Außerdem erfüllen die mutirões längst nicht nur eine Funktion für die comunidades selbst. Manch ein grafiteiro aus einem condomínio fechado, einer geschlossenen Wohnanlage in der Südzone von Rio, setzt an einem solchen Tag zum ersten Mal einen Fuß in den Teil der Stadt, aus dem er bisher nur vom Drogenkrieg gehört (und möglicherweise trotzdem Drogen bezogen) hat. Wenigstens für einen Tag gelingt es den MalerInnen, die sozialen Mauern innerhalb der Stadt zu überspringen und ein paar Schritte in Richtung eines verständnisvolleren und gleichwertigeren Zusammenlebens zu wagen. „Da kommt jemand unvermittelt hier her mit einer Vorstellung von Krieg im Complexo do Alemão, von Krieg in Rio de Janeiro, aber dann sieht er die Wirklichkeit, lernt die andere Seite und die tatsächlichen Werte kennen, die hier drinnen existieren. Wenn die Leute kommen, um die Favela kennenzulernen, lernt die Favela auch die Leute kennen und bricht auch mit dem Stigma der Südzone. Klar hat jemand von dort bessere Voraussetzungen, aber er ist hier und er möchte etwas machen, um Kontakte zu knüpfen, um etwas zu entwickeln, um sich auszutauschen. Es bedeutet auch, aus der Favela die Stadt zu machen, einen Teil der Stadt, weil die Favela Teil der Stadt ist!” begeistert sich der grafiteiro David Amen, Mitglied von Raízes.

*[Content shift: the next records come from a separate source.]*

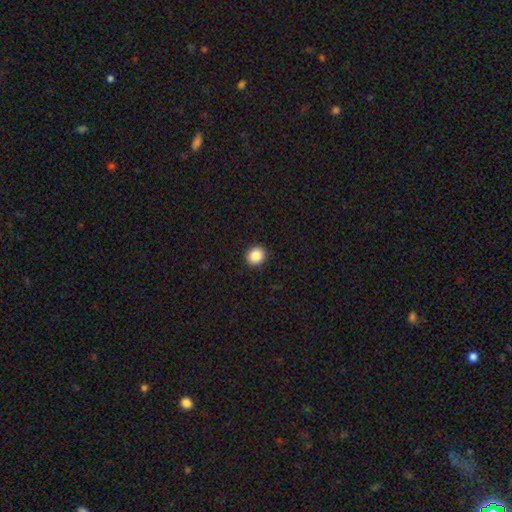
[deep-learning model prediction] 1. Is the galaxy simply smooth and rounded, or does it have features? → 87% smooth, 9% star or artifact, 4% featured or disk.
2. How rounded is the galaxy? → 83% round, 16% in between, 1% cigar-shaped.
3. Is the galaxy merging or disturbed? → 93% none, 5% minor disturbance, 2% major disturbance, 1% merger.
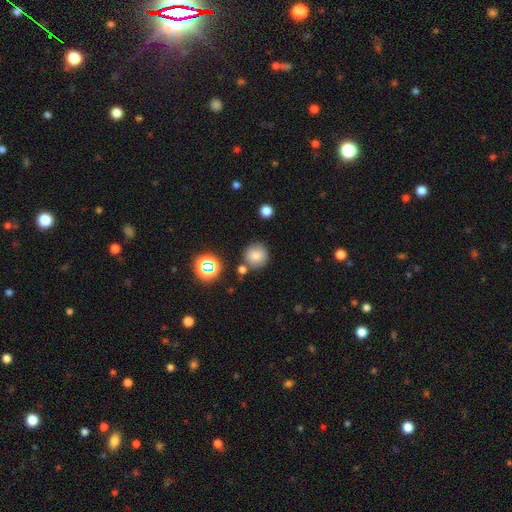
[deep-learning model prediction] Overall: smooth (77%). How rounded: round (94%). Merging: none (78%).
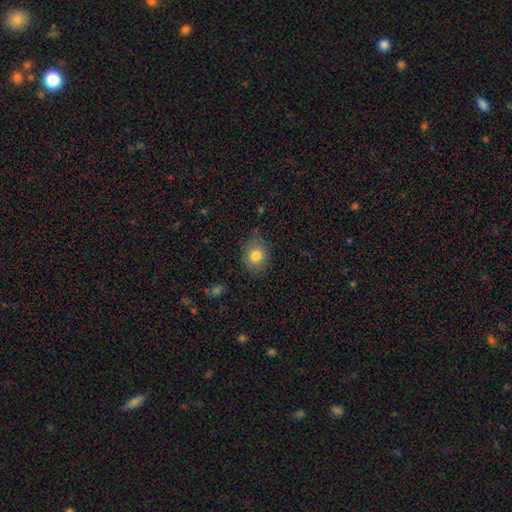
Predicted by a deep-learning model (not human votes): This appears to be a smooth galaxy with no disk features (80%) that is round (57%). Merging: none (73%).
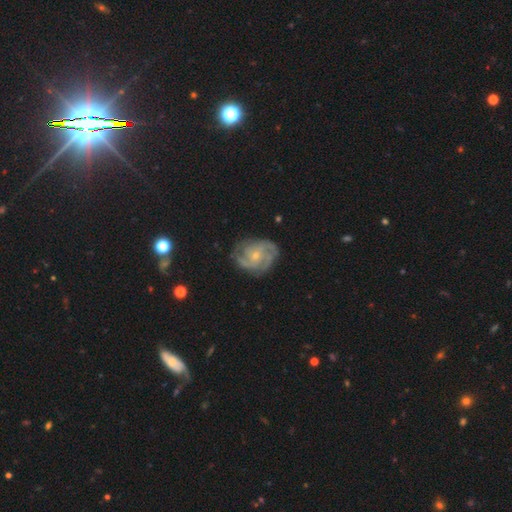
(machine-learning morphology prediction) Smooth or featured? Predicted: featured or disk (p=0.85). Edge-on disk? Predicted: no (p=0.98). Bar? Predicted: no (p=0.70). Spiral arms? Predicted: yes (p=0.96). Spiral winding? Predicted: tight (p=0.46). Spiral arm count? Predicted: 3 (p=0.33). Bulge size? Predicted: small (p=0.71). Merging? Predicted: none (p=0.74).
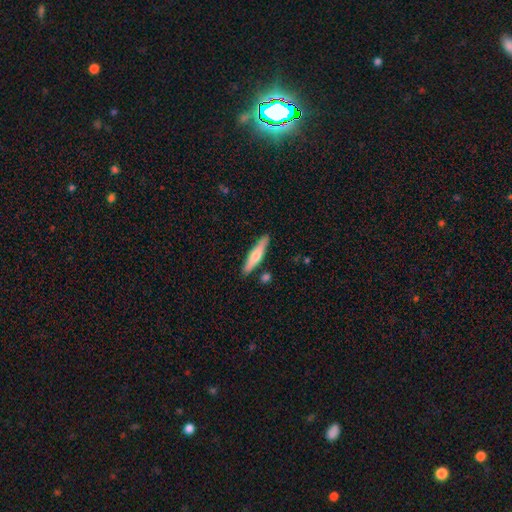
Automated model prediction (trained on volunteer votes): smooth 59%, featured or disk 36%, star or artifact 5%. Down the decision tree: how rounded — cigar-shaped (86%); merging — none (86%).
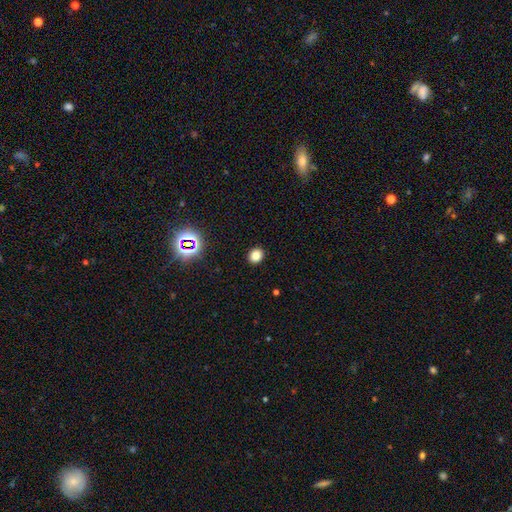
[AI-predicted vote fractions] A smooth galaxy with no disk features (80%) that is round (70%).

Vote fractions:
- Smooth or featured? smooth: 80% / star or artifact: 15% / featured or disk: 5%
- How rounded? round: 70% / in between: 29% / cigar-shaped: 1%
- Merging? none: 92% / minor disturbance: 5% / major disturbance: 2% / merger: 1%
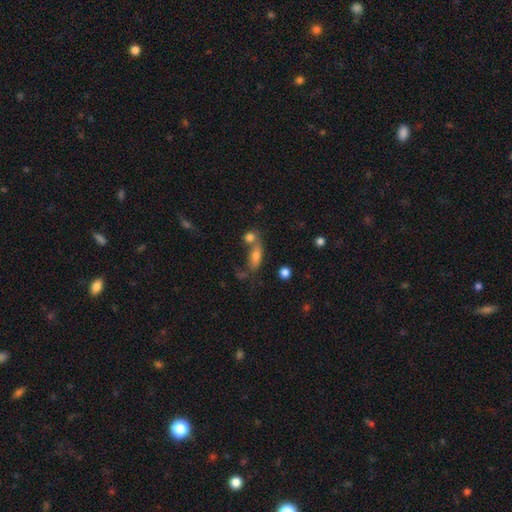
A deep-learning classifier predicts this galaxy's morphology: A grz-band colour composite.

Mit Hilfe der mutirões gelingt eine stadtteilübergreifende Vernetzung auf Graswurzelniveau, eine solidarische Organisation unter MalerInnen, politischen AktivistInnen und BewohnerInnen unter Nichtbeachtung von Territorialansprüchen krimineller Drogenbanden und Milizen. Die mutirões ermöglichen Kultur für alle – unter freiem Himmel und ohne Zugangsbeschränkung. Sie zeugen vom riesigen kulturellen Potential der Stadtteile, die vom offiziellen Kulturbetrieb ausgeschlossen sind und dennoch die Mehrheit bilden, sie bringen Menschen aus derselben Stadt zusammen, die bis dahin scheinbar nichts verband und die sonst wohl kaum miteinander in Berührung kommen würden. Damit fungieren sie auch in Zukunft hoffentlich erfolgreich als ein kulturelles Werkzeug zur Überwindung sozialer Grenzen und im Widerstand gegen die weitere sozialräumliche Fragmentierung Rio de Janeiros. Und sie liefern einen Beweis mehr, dass kulturelles Schaffen nicht „unpolitisch“ sein muss.
Möchte man einen Ausblick auf die allgemeinere Entwicklung des Graffitigeschehens der kommenden Jahre wagen, so kann man davon ausgehen, dass die sportlichen Großereignisse 2014 und 2016 einen Einfluss auf die Graffitikultur in Rio haben werden. Im Vorfeld der Fußballweltmeisterschaft werden vermutlich Anstrengungen nach dem Vorbild São Paulos unternommen, die Flächen entlang etlicher Hauptverkehrsachsen großflächig zu reinigen, um vor allem die pixação aus den repräsentativen Zonen der Stadt zu drängen. Andererseits werden sicherlich aufwändige kommerzielle Graffiti-Produktionen entstehen, die auf die Spiele Bezug nehmen. Auf jeden Fall wird es sich auch in Zukunft lohnen, einen genauen Blick auf Rio und seine SprüherInnen zu werfen.